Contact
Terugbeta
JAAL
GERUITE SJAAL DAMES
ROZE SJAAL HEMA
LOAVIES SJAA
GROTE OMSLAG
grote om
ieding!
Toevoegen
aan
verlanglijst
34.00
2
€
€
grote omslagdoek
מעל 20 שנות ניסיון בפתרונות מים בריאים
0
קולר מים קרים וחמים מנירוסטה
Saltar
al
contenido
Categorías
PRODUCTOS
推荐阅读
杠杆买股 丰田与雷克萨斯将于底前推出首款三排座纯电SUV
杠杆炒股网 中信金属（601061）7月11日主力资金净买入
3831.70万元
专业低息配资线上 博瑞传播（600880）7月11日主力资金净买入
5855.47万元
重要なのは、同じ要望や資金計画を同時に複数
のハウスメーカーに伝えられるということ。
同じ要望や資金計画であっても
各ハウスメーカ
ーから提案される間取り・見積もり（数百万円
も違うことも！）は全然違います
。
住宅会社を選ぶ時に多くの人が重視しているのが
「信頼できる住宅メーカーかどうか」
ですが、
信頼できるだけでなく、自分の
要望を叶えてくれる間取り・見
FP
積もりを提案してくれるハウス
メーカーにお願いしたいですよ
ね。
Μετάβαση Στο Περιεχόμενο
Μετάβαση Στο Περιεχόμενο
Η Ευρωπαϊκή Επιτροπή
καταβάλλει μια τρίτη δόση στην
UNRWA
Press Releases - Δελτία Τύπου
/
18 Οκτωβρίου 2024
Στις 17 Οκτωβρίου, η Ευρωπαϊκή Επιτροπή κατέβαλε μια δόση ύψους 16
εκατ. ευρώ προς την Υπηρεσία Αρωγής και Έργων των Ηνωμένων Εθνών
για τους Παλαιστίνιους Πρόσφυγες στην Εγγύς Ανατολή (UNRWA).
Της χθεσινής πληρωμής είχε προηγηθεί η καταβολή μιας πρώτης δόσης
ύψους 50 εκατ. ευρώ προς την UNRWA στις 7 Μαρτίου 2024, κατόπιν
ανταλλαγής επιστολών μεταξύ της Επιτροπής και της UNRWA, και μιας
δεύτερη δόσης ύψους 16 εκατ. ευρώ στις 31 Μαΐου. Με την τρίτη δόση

==

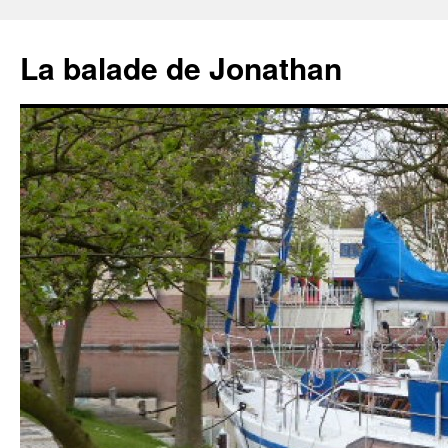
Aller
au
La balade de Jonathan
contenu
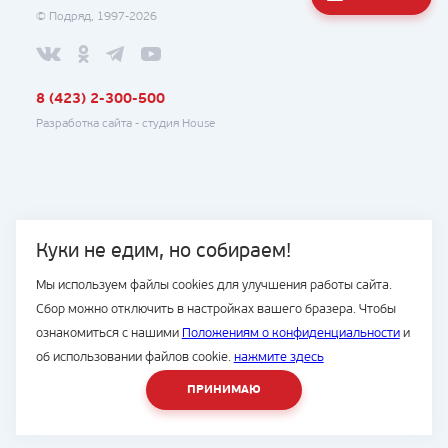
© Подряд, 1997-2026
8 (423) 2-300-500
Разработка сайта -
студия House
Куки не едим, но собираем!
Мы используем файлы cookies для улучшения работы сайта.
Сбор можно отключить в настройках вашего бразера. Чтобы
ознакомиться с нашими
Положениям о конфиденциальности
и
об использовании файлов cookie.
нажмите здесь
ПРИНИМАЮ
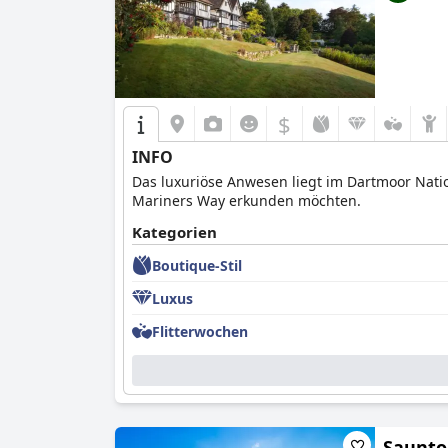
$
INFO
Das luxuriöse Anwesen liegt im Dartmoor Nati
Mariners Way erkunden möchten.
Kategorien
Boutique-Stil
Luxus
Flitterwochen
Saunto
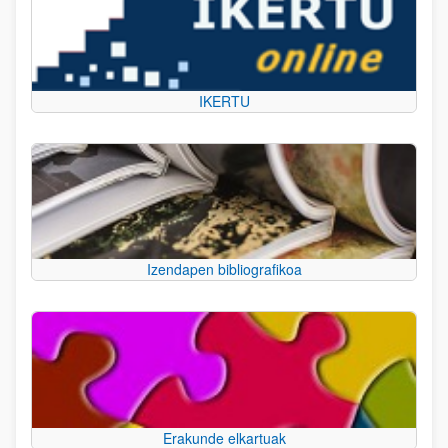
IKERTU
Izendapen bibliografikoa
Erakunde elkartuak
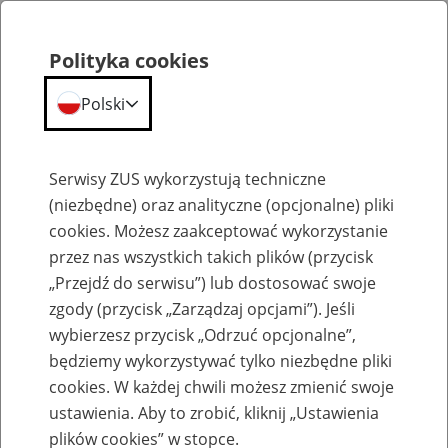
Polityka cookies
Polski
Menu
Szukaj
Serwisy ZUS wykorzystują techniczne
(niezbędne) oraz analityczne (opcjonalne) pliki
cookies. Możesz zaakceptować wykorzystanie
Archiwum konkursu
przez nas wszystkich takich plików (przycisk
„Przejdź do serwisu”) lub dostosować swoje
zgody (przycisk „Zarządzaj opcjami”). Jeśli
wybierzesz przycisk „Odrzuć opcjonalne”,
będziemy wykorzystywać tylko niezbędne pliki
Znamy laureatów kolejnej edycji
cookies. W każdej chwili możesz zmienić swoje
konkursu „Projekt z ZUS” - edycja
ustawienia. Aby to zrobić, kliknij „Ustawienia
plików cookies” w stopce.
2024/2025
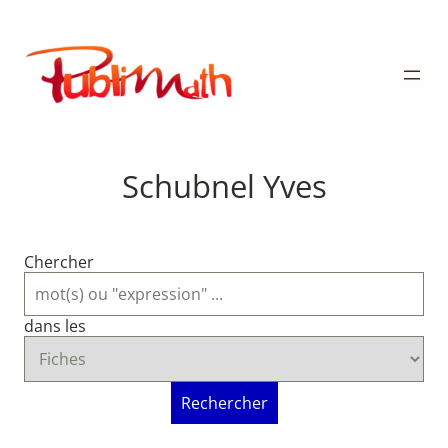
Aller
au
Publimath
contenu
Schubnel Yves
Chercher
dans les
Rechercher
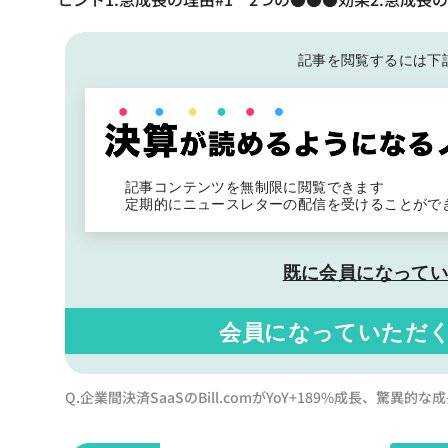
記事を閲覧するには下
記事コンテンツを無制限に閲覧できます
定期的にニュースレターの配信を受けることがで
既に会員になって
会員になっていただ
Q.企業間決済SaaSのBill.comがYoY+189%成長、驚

■ **ASSIGNED TASK**: Please return each line of the data above in which the word "δόσης" occurs.

■ **EXERCISE SOLUTION**:
Της χθεσινής πληρωμής είχε προηγηθεί η καταβολή μιας πρώτης δόσης
δεύτερη δόσης ύψους 16 εκατ. ευρώ στις 31 Μαΐου. Με την τρίτη δόση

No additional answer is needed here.